=== Exercise instructions ===
Rewrite all of the records below, putting "Write out" wherever "Transcribe" appears and leaving everything else as it is.

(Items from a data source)
┏━━
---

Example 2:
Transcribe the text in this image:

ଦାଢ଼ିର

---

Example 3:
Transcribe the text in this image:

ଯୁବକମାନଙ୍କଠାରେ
┗━━
=== Written solution ===
---

Example 2:
Write out the text in this image:

ଦାଢ଼ିର

---

Example 3:
Write out the text in this image:

ଯୁବକମାନଙ୍କଠାରେ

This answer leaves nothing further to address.